These notes summarize the main ideas from her interview in a clear research format.
Question 1
What barriers do IDPs face in the Bucha community?
According to Pasichna, integration is affected by unstable housing support, changes in assistance programs, limited access to kindergartens and schools, and the difficulty of rebuilding daily life after displacement.
Key line: integration needs stability, communication, and a feeling of acceptance.
Question 2
How do housing, education, and social support affect integration?
Housing gives a family basic security. Education helps children return to a normal rhythm. Social support helps people understand available services and feel that the community has clear rules rather than random help.

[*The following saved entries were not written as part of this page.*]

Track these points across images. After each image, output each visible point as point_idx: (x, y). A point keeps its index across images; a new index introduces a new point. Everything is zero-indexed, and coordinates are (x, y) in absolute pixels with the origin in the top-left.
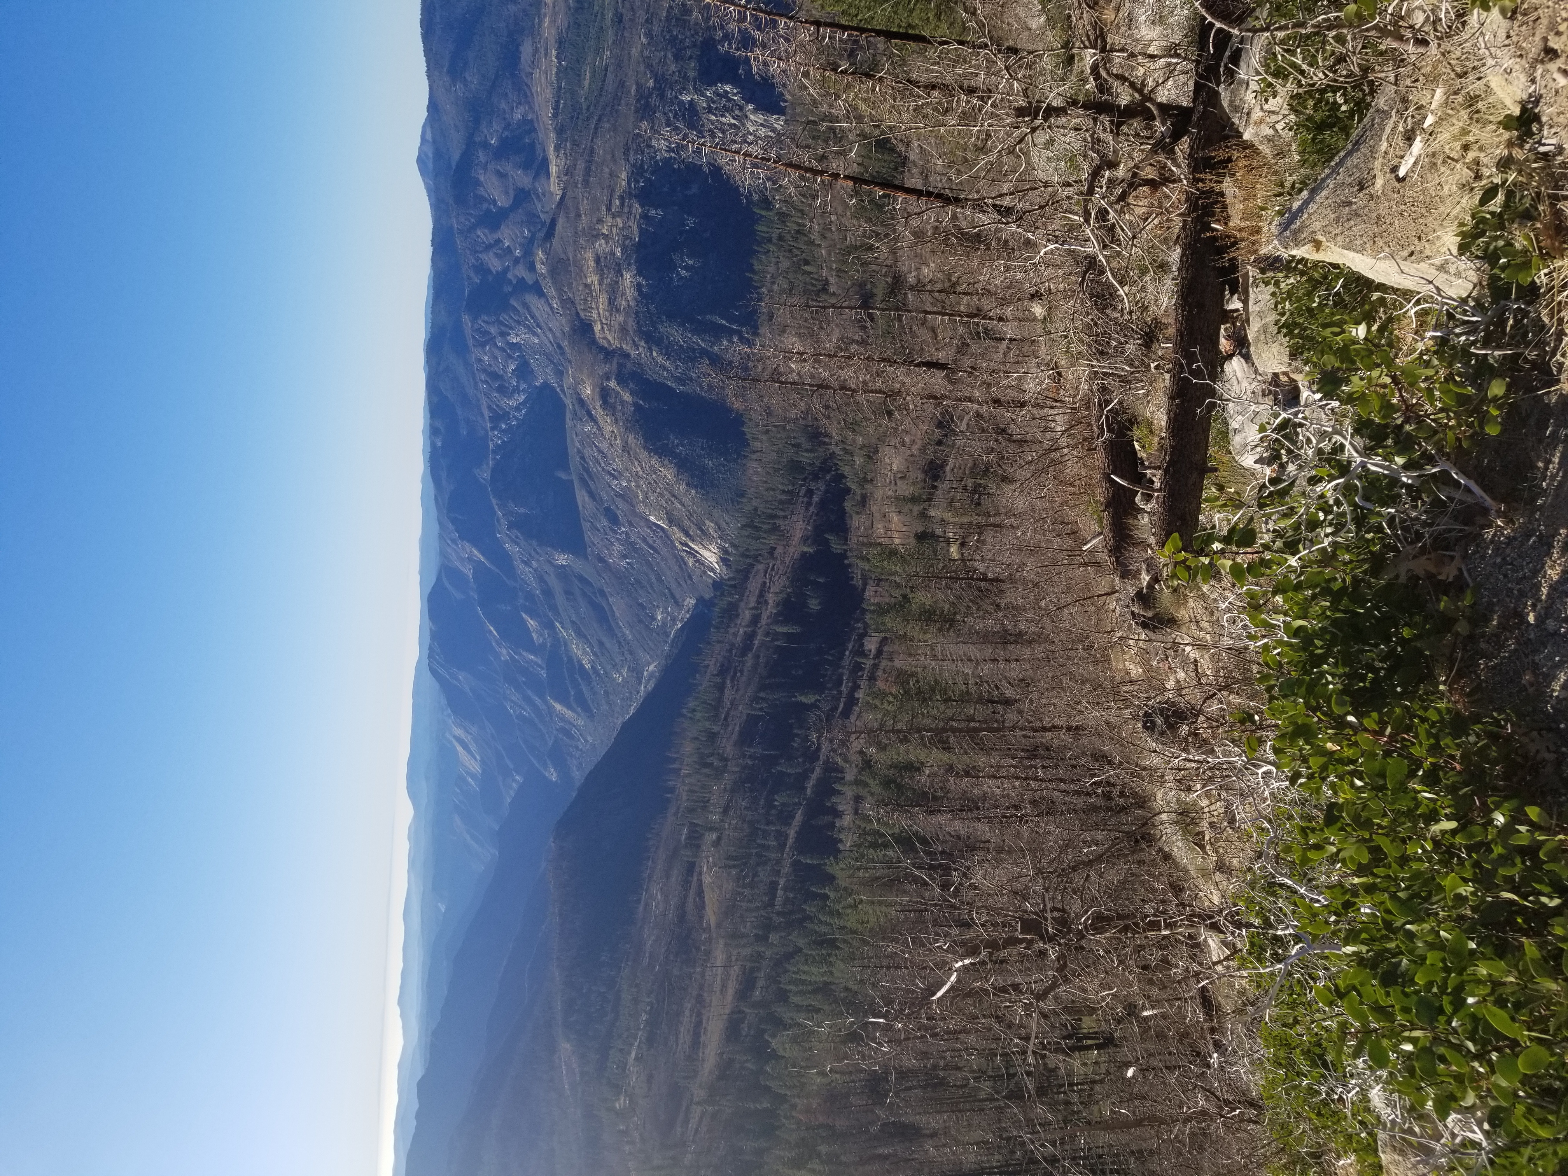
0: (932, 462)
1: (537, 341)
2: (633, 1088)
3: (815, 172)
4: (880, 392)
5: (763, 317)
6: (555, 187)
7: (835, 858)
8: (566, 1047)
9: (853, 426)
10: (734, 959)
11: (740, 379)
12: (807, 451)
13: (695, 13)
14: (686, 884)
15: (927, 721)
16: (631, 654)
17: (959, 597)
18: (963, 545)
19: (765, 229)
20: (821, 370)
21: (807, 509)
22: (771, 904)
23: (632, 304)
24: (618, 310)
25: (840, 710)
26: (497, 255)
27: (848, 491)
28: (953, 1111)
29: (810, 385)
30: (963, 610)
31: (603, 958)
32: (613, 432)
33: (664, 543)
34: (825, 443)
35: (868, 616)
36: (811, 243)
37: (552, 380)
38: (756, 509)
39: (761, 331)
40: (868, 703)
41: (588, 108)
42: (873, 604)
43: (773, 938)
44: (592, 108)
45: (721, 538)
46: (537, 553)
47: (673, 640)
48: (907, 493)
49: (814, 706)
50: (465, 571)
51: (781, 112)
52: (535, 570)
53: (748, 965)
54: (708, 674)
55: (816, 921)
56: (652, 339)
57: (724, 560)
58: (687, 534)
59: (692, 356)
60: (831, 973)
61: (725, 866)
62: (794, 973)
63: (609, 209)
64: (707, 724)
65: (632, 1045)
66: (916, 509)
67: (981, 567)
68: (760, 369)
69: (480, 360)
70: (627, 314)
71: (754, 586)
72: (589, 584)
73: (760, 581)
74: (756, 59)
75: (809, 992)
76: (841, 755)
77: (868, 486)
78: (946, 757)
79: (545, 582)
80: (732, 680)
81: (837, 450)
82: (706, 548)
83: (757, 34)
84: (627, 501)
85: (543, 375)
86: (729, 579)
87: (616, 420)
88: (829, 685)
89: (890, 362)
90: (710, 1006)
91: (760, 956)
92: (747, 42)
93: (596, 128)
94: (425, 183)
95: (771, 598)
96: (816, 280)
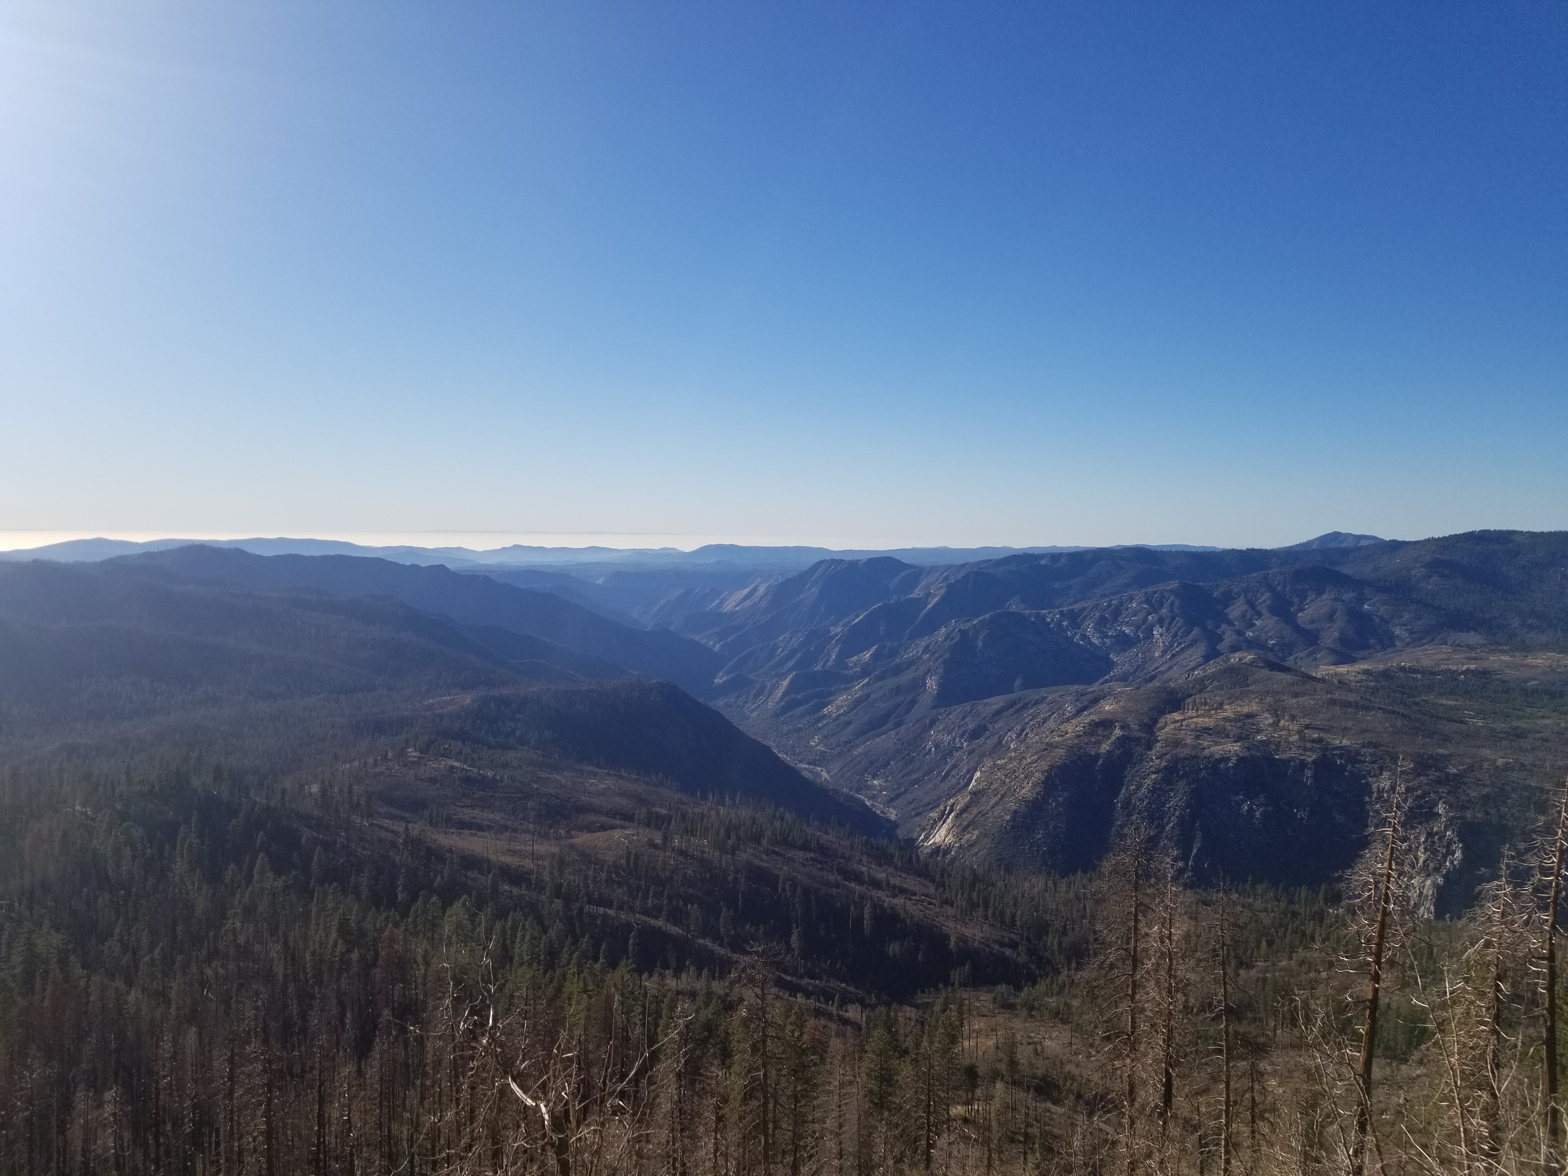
0: (1057, 1086)
1: (1157, 654)
2: (426, 765)
3: (1378, 955)
4: (1134, 1027)
5: (1204, 895)
6: (1324, 670)
7: (634, 970)
8: (467, 699)
9: (1092, 995)
10: (540, 862)
11: (1137, 868)
12: (1060, 943)
13: (1542, 818)
14: (613, 813)
15: (773, 1073)
16: (838, 754)
17: (908, 1114)
18: (966, 1120)
19: (1303, 896)
20: (1153, 960)
21: (996, 942)
22: (590, 902)
23: (1206, 752)
24: (1197, 737)
25: (783, 976)
26: (1244, 615)
27: (1019, 988)
28: (381, 1093)
29: (1136, 947)
30: (895, 1119)
31: (547, 733)
32: (1067, 733)
33: (953, 787)
34: (1069, 963)
35: (882, 1009)
36: (1293, 949)
37: (1116, 671)
38: (993, 885)
39: (1189, 893)
40: (792, 1008)
41: (1417, 704)
42: (896, 1016)
43: (558, 903)
44: (1415, 708)
45: (961, 847)
46: (937, 659)
47: (852, 797)
48: (1019, 1056)
49: (789, 949)
50: (917, 591)
51: (1439, 915)
52: (920, 657)
53: (533, 877)
54: (819, 833)
55: (573, 948)
56: (1170, 773)
57: (937, 850)
58: (963, 811)
59: (1156, 815)
60: (521, 965)
61: (629, 853)
62: (524, 925)
63: (1307, 727)
64: (768, 833)
65: (465, 762)
66: (1003, 1067)
67: (942, 1142)
68: (1149, 891)
69: (1131, 599)
70: (1194, 747)
71: (911, 883)
72: (908, 711)
73: (916, 889)
74: (1499, 888)
75: (504, 941)
76: (740, 976)
77: (1025, 1012)
78: (736, 1096)
79: (908, 668)
80: (812, 859)
81: (1062, 977)
82: (949, 831)
83: (1528, 889)
84: (995, 747)
85: (1121, 661)
86: (918, 856)
87: (1080, 736)
88: (809, 964)
89: (1168, 1040)
90: (497, 839)
91: (541, 889)
92: (1519, 877)
93: (1394, 712)
94: (1312, 541)
95: (899, 901)
96: (1252, 953)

Key line: integration begins when everyday life stops feeling temporary.
Question 3
Why should IDPs not be treated only as aid recipients?
Pasichna emphasizes that displaced people bring skills, professional experience, taxes, volunteer energy, and ideas. Seeing them only through the lens of assistance creates distance and supports stereotypes.

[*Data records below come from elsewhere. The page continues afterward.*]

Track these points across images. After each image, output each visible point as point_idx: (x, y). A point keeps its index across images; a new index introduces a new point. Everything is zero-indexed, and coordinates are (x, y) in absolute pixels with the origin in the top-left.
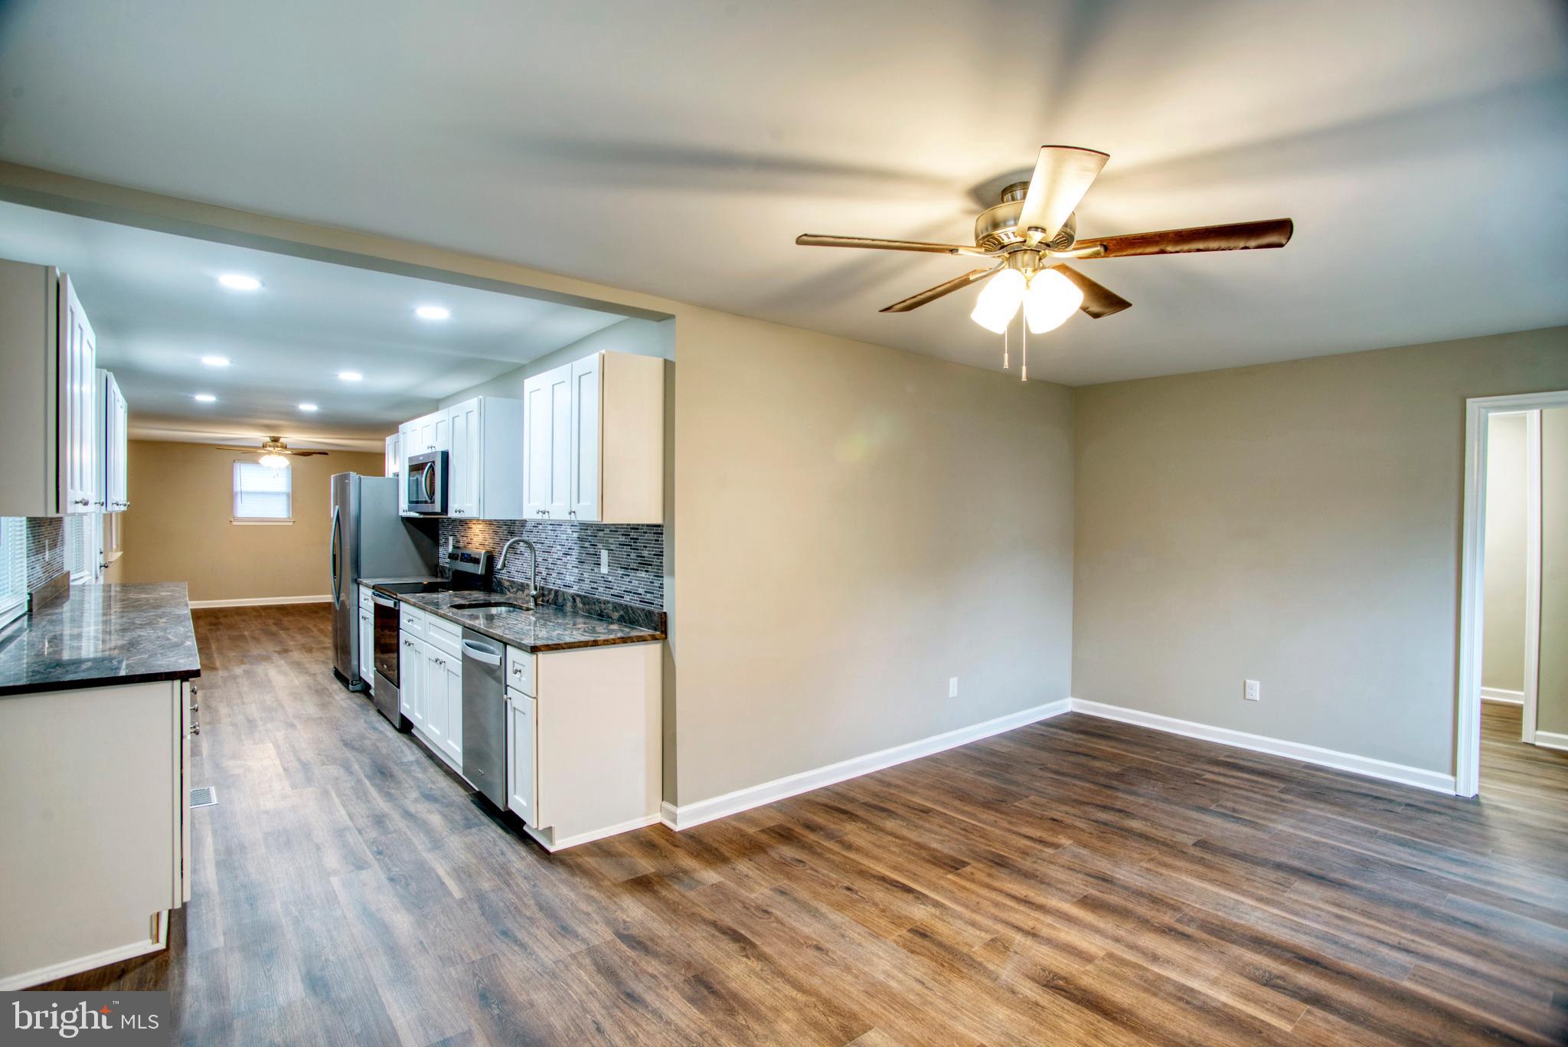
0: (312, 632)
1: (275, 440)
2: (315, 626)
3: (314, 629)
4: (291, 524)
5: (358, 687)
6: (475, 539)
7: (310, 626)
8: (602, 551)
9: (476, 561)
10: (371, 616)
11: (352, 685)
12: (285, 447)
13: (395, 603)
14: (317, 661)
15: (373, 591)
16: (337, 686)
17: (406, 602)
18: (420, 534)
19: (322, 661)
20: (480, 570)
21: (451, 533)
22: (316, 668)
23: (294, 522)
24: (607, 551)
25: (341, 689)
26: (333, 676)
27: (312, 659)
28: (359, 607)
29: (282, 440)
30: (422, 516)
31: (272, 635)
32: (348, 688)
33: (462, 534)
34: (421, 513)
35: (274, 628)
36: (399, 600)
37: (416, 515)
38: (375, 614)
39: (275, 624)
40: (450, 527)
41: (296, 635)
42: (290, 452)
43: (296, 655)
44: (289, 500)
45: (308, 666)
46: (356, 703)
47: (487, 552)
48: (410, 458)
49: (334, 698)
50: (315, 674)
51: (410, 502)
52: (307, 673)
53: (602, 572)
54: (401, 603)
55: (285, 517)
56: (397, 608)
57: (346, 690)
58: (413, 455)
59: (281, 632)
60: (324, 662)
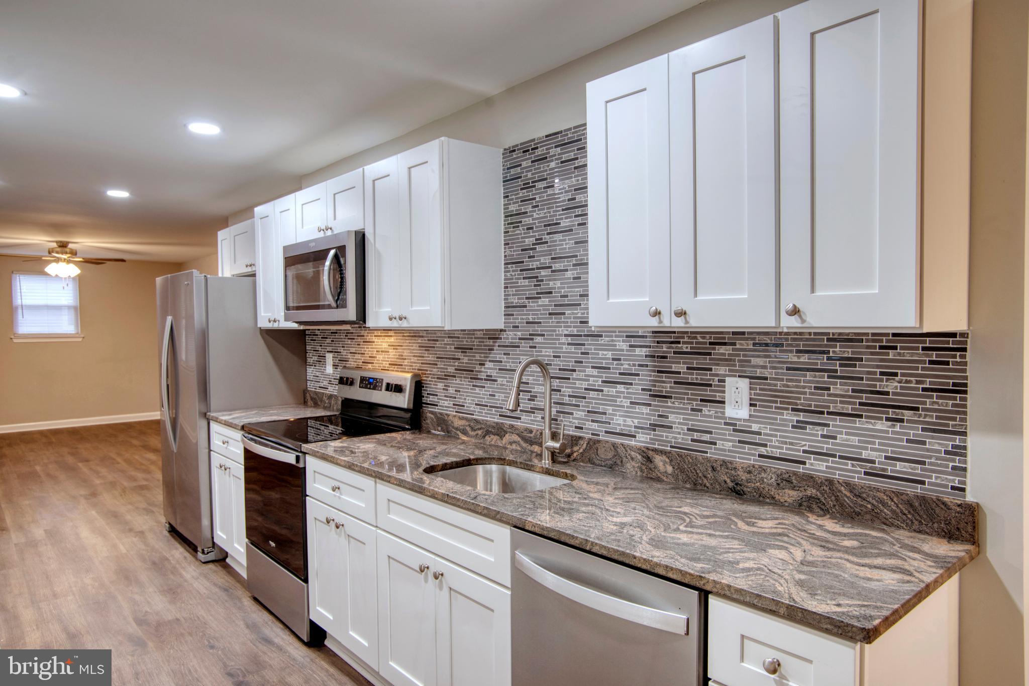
0: (118, 463)
1: (63, 245)
2: (119, 454)
3: (119, 460)
4: (80, 340)
5: (211, 557)
6: (380, 357)
7: (113, 455)
8: (727, 379)
9: (398, 389)
10: (239, 469)
11: (203, 552)
12: (74, 253)
13: (298, 458)
14: (137, 508)
15: (242, 432)
16: (178, 552)
17: (315, 454)
18: (285, 353)
19: (144, 509)
20: (403, 401)
21: (329, 349)
22: (141, 521)
23: (83, 338)
24: (747, 380)
25: (185, 558)
26: (167, 534)
27: (130, 507)
28: (210, 450)
29: (70, 246)
30: (302, 327)
31: (70, 470)
32: (196, 557)
33: (353, 350)
34: (300, 323)
35: (70, 460)
36: (305, 453)
37: (295, 326)
38: (245, 465)
39: (72, 454)
40: (328, 341)
41: (99, 469)
42: (81, 259)
43: (108, 499)
44: (76, 314)
45: (128, 517)
46: (215, 585)
47: (415, 376)
48: (286, 248)
49: (181, 576)
50: (142, 532)
51: (288, 308)
52: (131, 530)
53: (727, 415)
54: (308, 457)
55: (73, 332)
56: (301, 465)
57: (193, 559)
58: (292, 241)
59: (80, 465)
60: (148, 511)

Key line: IDPs are people with competencies, experience, and potential for community development.
Question 4
How can stereotypes influence attitudes toward IDPs?
Stereotypes can make neighbors, employers, or institutions see IDP status before they see the person. This creates suspicion and may push people into isolation or self-stigmatization.

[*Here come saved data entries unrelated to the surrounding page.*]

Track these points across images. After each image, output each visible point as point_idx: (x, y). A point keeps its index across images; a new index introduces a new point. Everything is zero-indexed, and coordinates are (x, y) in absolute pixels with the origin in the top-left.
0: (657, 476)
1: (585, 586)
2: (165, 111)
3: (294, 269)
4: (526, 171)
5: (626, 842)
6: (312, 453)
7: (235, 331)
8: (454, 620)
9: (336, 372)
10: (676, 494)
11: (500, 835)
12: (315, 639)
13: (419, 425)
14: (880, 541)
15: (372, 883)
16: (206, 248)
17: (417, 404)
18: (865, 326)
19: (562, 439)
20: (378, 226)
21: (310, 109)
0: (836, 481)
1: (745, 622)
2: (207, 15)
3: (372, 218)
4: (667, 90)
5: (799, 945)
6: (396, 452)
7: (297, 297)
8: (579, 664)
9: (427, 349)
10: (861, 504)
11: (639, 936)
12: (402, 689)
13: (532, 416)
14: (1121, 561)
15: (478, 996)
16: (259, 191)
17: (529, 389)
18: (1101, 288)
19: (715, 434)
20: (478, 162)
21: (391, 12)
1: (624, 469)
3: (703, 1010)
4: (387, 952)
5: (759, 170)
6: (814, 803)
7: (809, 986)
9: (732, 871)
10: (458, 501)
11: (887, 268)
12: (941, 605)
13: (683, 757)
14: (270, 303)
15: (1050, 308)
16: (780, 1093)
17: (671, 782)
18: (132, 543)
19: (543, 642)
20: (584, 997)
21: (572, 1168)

Key line: the label should not replace the person.
Question 5
What role does Russian propaganda play?
Propaganda tries to divide communities by spreading ideas of collective guilt, resource scarcity, and regional distrust. The result is a shift from solidarity to competition and suspicion.
Key line: manipulation grows when there is not enough direct communication.
Question 6
What can local authorities and communities do?
Her answers point to transparent communication, integration hubs, public events, participation of IDPs in consultations, and fast responses to manipulative narratives.
Key line: the main tool is normalization and shared community life.